Он развернулся и ушёл в сторону палаты, в которой лежала Лия. Некоторое время ходил по коридору туда-обратно, а после решился и, толкнув перед собой дверь, зашёл к Штерн без стука.
Она тут же села на постели. Михаил невольно округлил глаза и его рука потянулась к горлу. Лия смотрела куда-то поверх его головы. В прозрачно-ледяных глазах её плескался ужас.
- Миша? - прохрипела Лия, протянув руку. - Миша, это ты? Помоги мне!
Она попыталась встать с постели, а у Малинина возникло жуткое чувство, что он попал в фильм ужасов, главный персонаж которого сейчас заперт вместе с ним в крохотном помещении.
- Миша… Кто здесь?
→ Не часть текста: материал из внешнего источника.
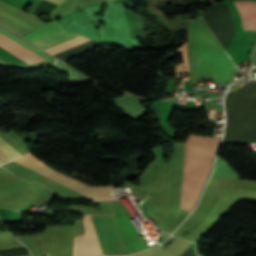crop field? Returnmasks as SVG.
Instances as JSON below:
<instances>
[{"label": "crop field", "mask_w": 256, "mask_h": 256, "mask_svg": "<svg viewBox=\"0 0 256 256\" xmlns=\"http://www.w3.org/2000/svg\"><path fill=\"white\" fill-rule=\"evenodd\" d=\"M111 215H90L103 255L130 254L150 248L141 241L134 226L116 200H107ZM89 215L83 216L85 236L75 237L74 256H101Z\"/></svg>", "instance_id": "obj_1"}, {"label": "crop field", "mask_w": 256, "mask_h": 256, "mask_svg": "<svg viewBox=\"0 0 256 256\" xmlns=\"http://www.w3.org/2000/svg\"><path fill=\"white\" fill-rule=\"evenodd\" d=\"M189 39L190 76H214L217 83L230 81L237 69L200 18L191 20Z\"/></svg>", "instance_id": "obj_2"}, {"label": "crop field", "mask_w": 256, "mask_h": 256, "mask_svg": "<svg viewBox=\"0 0 256 256\" xmlns=\"http://www.w3.org/2000/svg\"><path fill=\"white\" fill-rule=\"evenodd\" d=\"M15 161L43 174L46 175L55 181L89 197L90 199L102 200L111 198L109 189H112V186L108 187H88L78 181L66 178L61 174L53 171L49 167L43 165L37 159H35L30 154H27L23 157L16 159Z\"/></svg>", "instance_id": "obj_3"}, {"label": "crop field", "mask_w": 256, "mask_h": 256, "mask_svg": "<svg viewBox=\"0 0 256 256\" xmlns=\"http://www.w3.org/2000/svg\"><path fill=\"white\" fill-rule=\"evenodd\" d=\"M60 28H62V26H60L59 24H57L56 22H54L52 20L49 23L45 24L44 26H42V27L38 28L37 30L24 36L23 38L32 42L40 37H43L51 32H54ZM78 36H80V35L74 34V33L69 32V31L65 30L64 28H62L54 33H51L43 38H40V39L32 42V44L46 50L48 48H51L53 46H56L58 44H61L65 41H68V40L73 39Z\"/></svg>", "instance_id": "obj_4"}, {"label": "crop field", "mask_w": 256, "mask_h": 256, "mask_svg": "<svg viewBox=\"0 0 256 256\" xmlns=\"http://www.w3.org/2000/svg\"><path fill=\"white\" fill-rule=\"evenodd\" d=\"M0 34L4 35L5 37L13 40L14 42L22 45L23 47L29 49L30 51L38 54L39 56L49 60L53 59L49 55L43 53L42 51L38 50L37 48L31 46L30 44L26 43L25 41L21 40L20 38L14 36L13 34L9 33L8 31L0 28ZM0 63H6V64H26L20 59L16 58L12 54L8 53L7 51L0 48Z\"/></svg>", "instance_id": "obj_5"}, {"label": "crop field", "mask_w": 256, "mask_h": 256, "mask_svg": "<svg viewBox=\"0 0 256 256\" xmlns=\"http://www.w3.org/2000/svg\"><path fill=\"white\" fill-rule=\"evenodd\" d=\"M191 244L192 242L176 238L166 250L160 246L131 256H159L163 250L160 256H180Z\"/></svg>", "instance_id": "obj_6"}, {"label": "crop field", "mask_w": 256, "mask_h": 256, "mask_svg": "<svg viewBox=\"0 0 256 256\" xmlns=\"http://www.w3.org/2000/svg\"><path fill=\"white\" fill-rule=\"evenodd\" d=\"M243 23L244 31H256V2H235Z\"/></svg>", "instance_id": "obj_7"}, {"label": "crop field", "mask_w": 256, "mask_h": 256, "mask_svg": "<svg viewBox=\"0 0 256 256\" xmlns=\"http://www.w3.org/2000/svg\"><path fill=\"white\" fill-rule=\"evenodd\" d=\"M22 156L15 151L3 138L0 137V164Z\"/></svg>", "instance_id": "obj_8"}, {"label": "crop field", "mask_w": 256, "mask_h": 256, "mask_svg": "<svg viewBox=\"0 0 256 256\" xmlns=\"http://www.w3.org/2000/svg\"><path fill=\"white\" fill-rule=\"evenodd\" d=\"M0 13L6 15V16H8V17H10L11 19H13V20L19 22L20 24H22V25H24V26H26V27H28V28H30V29L34 28V27L31 26L30 24H28V23L24 22L23 20H21V19L15 17V16L11 15L10 13L6 12L5 10H3V9H1V8H0ZM0 25L3 26V27H5V28H7V29H9V30H11V31H13L14 33H16V34L19 35V36L23 34V33H21V32H19V31L15 30V29H13V28H11L10 26H8V25L2 23V22H0Z\"/></svg>", "instance_id": "obj_9"}, {"label": "crop field", "mask_w": 256, "mask_h": 256, "mask_svg": "<svg viewBox=\"0 0 256 256\" xmlns=\"http://www.w3.org/2000/svg\"><path fill=\"white\" fill-rule=\"evenodd\" d=\"M49 1H52V2H55V3L59 4V3L62 2L63 0H49Z\"/></svg>", "instance_id": "obj_10"}]
</instances>
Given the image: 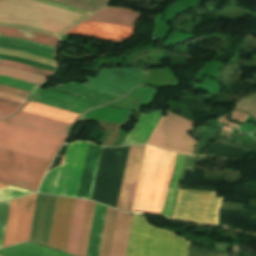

Ответьте, пожалуйста!
- Лия? - только и смог он тихо сказать в ответ.
Его мозг отказывался воспринимать то, что видели глаза. Штерн ослепла? Почему врач не сказал ему об этом?
- Миш… Они говорят, что это может быть временным. Но я им не верю! Я ничего не вижу! - жалобно проговорила Лия, вновь предпринимая попытку встать с больничной койки.
Малинин молчал. Просто стоял возле двери, готовый в любую секунду взять и оказаться по другую её сторону, и молчал. Сколько всего он желал сказать Лие, когда только направлялся сюда. Потребовать ответа, на тот вопрос, который был самым значимым. Высвободить хоть часть эмоций, что словно демоны рвали его душу на части. Вместо этого он лишь выдохнул коротко:
- За что ты так со мной и нашей… дочерью?
В глазах Лии заполыхало негодование, смешанное с брезгливостью.
- Я говорю тебе, что ослепла, а ты мне что-то бормочешь про этот бесполезный кусок мяса? - прошипела Штерн.